**DATA SECTION**
┌──

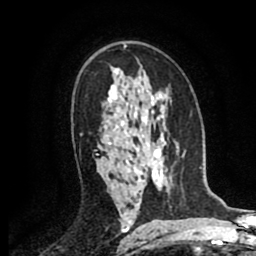
Breast MRI (dynamic contrast-enhanced), one axial slice; cropped to one breast; dynamic contrast-enhanced series, time point 2 of 8 at this slice position (early post-contrast); 1.5 T; TE 2.6 ms, TR 5.8 ms; 256 × 256 image matrix, field of view 165 × 165 mm. Female patient.
Structures marked on this image (semi-automatic segmentation, software-assisted and operator-edited):
- enhancing-tissue mask used for the functional tumour volume (all voxels passing the contrast-enhancement thresholds inside the analysis volume; usually the tumour): bounding box <80,134,82,136> (left, top, right, bottom; pixels)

└──

**TASK DESCRIPTION**
Could you please return each line of the material exactly, dropping the pictures?

**FINAL ANSWER**
Breast MRI (dynamic contrast-enhanced), one axial slice; cropped to one breast; dynamic contrast-enhanced series, time point 2 of 8 at this slice position (early post-contrast); 1.5 T; TE 2.6 ms, TR 5.8 ms; 256 × 256 image matrix, field of view 165 × 165 mm. Female patient.
Structures marked on this image (semi-automatic segmentation, software-assisted and operator-edited):
- enhancing-tissue mask used for the functional tumour volume (all voxels passing the contrast-enhancement thresholds inside the analysis volume; usually the tumour): bounding box <80,134,82,136> (left, top, right, bottom; pixels)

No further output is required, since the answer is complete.